Treating Emotional Dependency
It is often said that most relationships end up in divorce because the spouses are not emotionally dependent on each other. While it is true that many couples end up in a toxic relationship even before they have sex, there is hope for those couples that are in these types of relationships because there is hope for them to overcome their emotional dependence. There is a way to get your ex back and it lies within yourself if you are able to realize that there is hope to save your relationship.
It may be hard for you to admit that you are not emotionally dependent but when you are with someone and they give you attention that you do not desire then you are emotionally dependent. You may not realize this at first, because you are so in love with this person that you are willing to do anything for them. When this happens then you are lacking in self-esteem and you need to begin work on rebuilding this self-esteem or you will never be able to overcome your emotional dependence.

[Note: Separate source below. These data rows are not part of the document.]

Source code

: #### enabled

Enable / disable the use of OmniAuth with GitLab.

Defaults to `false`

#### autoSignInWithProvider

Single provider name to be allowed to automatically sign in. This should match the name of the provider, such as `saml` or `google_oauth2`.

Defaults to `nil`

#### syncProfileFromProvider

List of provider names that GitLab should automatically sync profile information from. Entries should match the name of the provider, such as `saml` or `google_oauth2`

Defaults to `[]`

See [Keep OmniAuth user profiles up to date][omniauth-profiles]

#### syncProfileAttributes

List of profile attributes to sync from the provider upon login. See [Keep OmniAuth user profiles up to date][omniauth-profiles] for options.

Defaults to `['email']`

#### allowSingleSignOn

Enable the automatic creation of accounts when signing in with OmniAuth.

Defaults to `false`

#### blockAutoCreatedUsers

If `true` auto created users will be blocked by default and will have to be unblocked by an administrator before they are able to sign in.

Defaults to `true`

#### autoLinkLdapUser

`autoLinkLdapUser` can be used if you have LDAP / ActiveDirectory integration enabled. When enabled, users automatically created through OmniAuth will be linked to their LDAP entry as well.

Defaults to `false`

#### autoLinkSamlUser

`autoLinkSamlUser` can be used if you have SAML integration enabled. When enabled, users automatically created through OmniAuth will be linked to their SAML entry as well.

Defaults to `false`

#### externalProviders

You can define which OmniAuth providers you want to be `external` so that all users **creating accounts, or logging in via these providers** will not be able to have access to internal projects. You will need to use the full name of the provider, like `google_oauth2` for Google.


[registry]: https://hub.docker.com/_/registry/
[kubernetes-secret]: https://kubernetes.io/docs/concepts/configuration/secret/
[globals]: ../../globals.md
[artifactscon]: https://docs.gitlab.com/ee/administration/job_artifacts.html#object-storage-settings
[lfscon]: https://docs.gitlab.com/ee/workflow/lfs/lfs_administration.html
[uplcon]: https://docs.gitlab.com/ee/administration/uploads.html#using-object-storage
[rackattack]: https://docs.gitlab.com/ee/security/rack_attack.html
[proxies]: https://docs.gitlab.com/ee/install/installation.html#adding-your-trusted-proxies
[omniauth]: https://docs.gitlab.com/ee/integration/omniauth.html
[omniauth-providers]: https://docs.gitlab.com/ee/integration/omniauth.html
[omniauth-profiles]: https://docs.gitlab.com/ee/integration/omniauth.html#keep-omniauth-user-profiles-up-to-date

You may need to work on rebuilding your self-esteem and if you are lacking in self-esteem then this is a sure fire way to get your ex back. How can you rebuild your self-esteem after being in an emotional dependence? You must know that it will take work on your part and it will be hard work. You will need to be patient and you will have to be dedicated. However, if you are dedicated and if you work hard then you can become stronger and be more emotionally stable.
One thing to remember is that it is possible to get your ex back and even though this may sound like a long shot it is possible. There are many couples who have gotten over their emotional dependency and even though their relationship was bad before they got back together now that the relationship is good. These couples had to work very hard to get back together and they made it happen. There are couples who only needed a little guidance, but they found the help they needed and that is why they are together today.
Do you know of any emotionally dependent people that are still together today? Probably not. If you are asking yourself this question then I am afraid you are still suffering from the emotional trauma of your experience. If you are willing to put forth the effort to get rid of your emotional dependence than you can do it. Emotionally dependent people will always find ways to make themselves feel better than the people who are not. It is in your nature to want to feel better than you do right now so you are going to have to find another way to be happy.
So, what can you do to get rid of your toxic relationship even if you are attached to your romantic partner? First, you need to work on yourself. Your toxic relationship may have been developed because of your lack of self-esteem and even if you are now happily married it still may be something that are eating at you inside. You need to find a way to be happy with yourself so that you can become a better partner for your future.
The best way to treat emotional dependency is to develop a personal growth plan. A personal growth plan helps you identify where you need to grow as a person. It gives you tools to help you develop a healthy sense of self-esteem and it also provides you with strategies for developing your sense of self-love. These personal growth strategies are very powerful because they not only help you overcome toxic relationship patterns, but they also help you become the person that you want to be. You start to love yourself and your life becomes more enjoyable because you are following a plan that you have developed for yourself.
Developing and using a personal growth plan to treat your toxic relationship does not have to be painful or complicated. In fact it can be fun. The steps to getting over your toxic relationship may be small but the rewards will be great. You start to gain a sense of self-esteem, you begin to learn to love yourself again, and you develop a healthy sense of self-love. All of these things lead to having a much more positive, fulfilling, and enjoyable relationship in your future.